Extracto del documento:
El Correo
Baskonia

La última gran incógnita

Fabien Causeur levanta pesas durante los primeros días de la pretemporada.
Fabien Causeur levanta pesas durante los primeros días de la pretemporada. / Jesús Andrade
  • Con Hanga como 'tres' de refresco, el Laboral Kutxa busca dar más variedad al repertorio atacante de su perímetro

  • El Baskonia deja para el final el fichaje de un alero principal con poder ofensivo

Las incorporaciones de Oderah Anosike y Darko Planinic han permitido al Baskonia rematar un juego interior que, con sus dudas y certezas, presenta un perfil presentable para competir. Ahora, a la entidad azulgrana le queda resolver la última gran incógnita. En los últimos coletazos del mercado estival persigue un alero para completar su plantilla. Se trata un movimiento final que puede ser clave para apuntalar la solidez del proyecto.

No en balde, el Baskonia ha debido dejar para el final la contratación de quien bien podría ser su alero titular, un hombre que acapare una parte sustancial del protagonismo y los minutos en esta posición. Y quiere que su perfil sea el de un jugador con fuego anotador entre sus manos, ya sea a través del lanzamiento exterior o mediante la capacidad para generar canastas propias. Esta última es una capacidad que no sobra en el perímetro azulgrana. Quizás quede detectada de manera más clara en las virtudes de los dos bases del conjunto.

Instrucciones:
(A) Según el artículo sobre el Baskonia, ¿qué dos incorporaciones han permitido al club rematar su juego interior?
(B) Indica si cada afirmación concuerda con el artículo sobre el Baskonia y cita las palabras que lo deciden: (i) El Baskonia ha dejado para el final la contratación de un alero. (ii) La capacidad para generar canastas propias sobra en el perímetro azulgrana. (iii) Hanga figura como base titular del equipo.
(C) Retoma el artículo sobre el Baskonia y continúalo a partir de la última frase.
Los registros no hacen falta aquí.

Datos de origen:

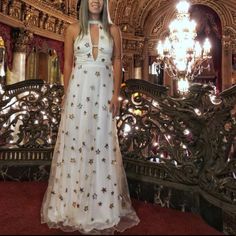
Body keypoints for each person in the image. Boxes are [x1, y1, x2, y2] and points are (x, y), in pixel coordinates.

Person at [41, 0, 140, 234]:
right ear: (84, 2)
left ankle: (102, 207)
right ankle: (71, 205)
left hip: (104, 91)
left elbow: (117, 62)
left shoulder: (113, 30)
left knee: (101, 143)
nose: (95, 1)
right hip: (79, 90)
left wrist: (116, 95)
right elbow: (67, 64)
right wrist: (68, 94)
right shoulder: (73, 29)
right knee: (76, 143)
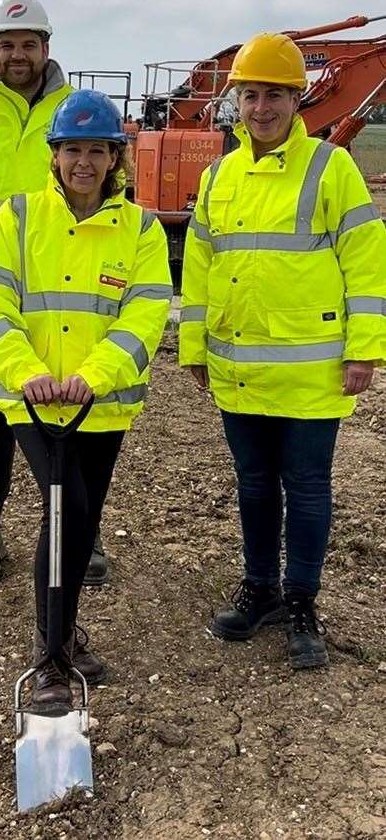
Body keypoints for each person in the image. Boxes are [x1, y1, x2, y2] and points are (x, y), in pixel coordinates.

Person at [179, 32, 386, 669]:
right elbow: (200, 266)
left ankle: (301, 600)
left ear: (298, 101)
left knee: (308, 486)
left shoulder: (331, 167)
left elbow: (366, 262)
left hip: (312, 368)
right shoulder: (218, 177)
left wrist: (365, 351)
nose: (261, 107)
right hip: (239, 366)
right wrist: (193, 346)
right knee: (254, 485)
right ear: (235, 101)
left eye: (274, 95)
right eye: (251, 95)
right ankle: (261, 589)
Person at [0, 89, 172, 712]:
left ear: (116, 158)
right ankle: (50, 658)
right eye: (71, 150)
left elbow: (145, 310)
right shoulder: (19, 217)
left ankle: (64, 632)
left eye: (97, 151)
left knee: (83, 520)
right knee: (67, 509)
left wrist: (96, 373)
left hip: (98, 402)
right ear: (53, 156)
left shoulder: (140, 228)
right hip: (32, 402)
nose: (83, 162)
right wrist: (25, 371)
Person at [0, 0, 114, 590]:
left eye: (29, 44)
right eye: (7, 44)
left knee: (71, 417)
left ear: (47, 47)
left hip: (67, 294)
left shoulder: (74, 109)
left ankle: (77, 535)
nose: (18, 55)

Respuestas por número:
(A) Oderah Anosike y Darko Planinic.

(B)
(i) Sí: "el Baskonia ha debido dejar para el final la contratación de quien bien podría ser su alero titular".
(ii) No: "Esta última es una capacidad que no sobra en el perímetro azulgrana".
(iii) No: "Con Hanga como 'tres' de refresco".

(C)
Un fusil por reparar

Para Mike James y Darius Adams, el mano a mano en solitario está en sus genes, aunque Velimir Perasovic pedirá a los dos timoneles que sacrifiquen en lo posible parte de su individualismo en tareas organizativas. Y, sobre todo, que sean capaces de ser más eficientes a la hora de gestionar sus lanzamientos.

Al fin y al cabo, el Baskonia está obligado a resolver un problema complejo. La pasada campaña, San Emeterio y Davis Bertans aportaron, hasta la lesión del letón, una media de 20 puntos por partido entre los dos. En el nuevo boceto azulgrana falta el santanderino mientras que el báltico permanece en nómina, pero sigue recuperándose de su grave lesión de rodilla. No se le espera, al menos, hasta finales de año.

El Laboral Kutxa tiene interiorizado desde hace tiempo que habrá de completar el primer tercio de la próxima campaña sin un Bertans que, de encontrarse sano, sería, sin duda, su gran arma ofensiva. De momento, Adam Hanga es el único hombre en el puesto de alero. Por altura y capacidad física, el húngaro puede ofrecer prestaciones interesantes a Perasovic, aunque, en principio, su destino debería ser el de hombre que salga desde el banco.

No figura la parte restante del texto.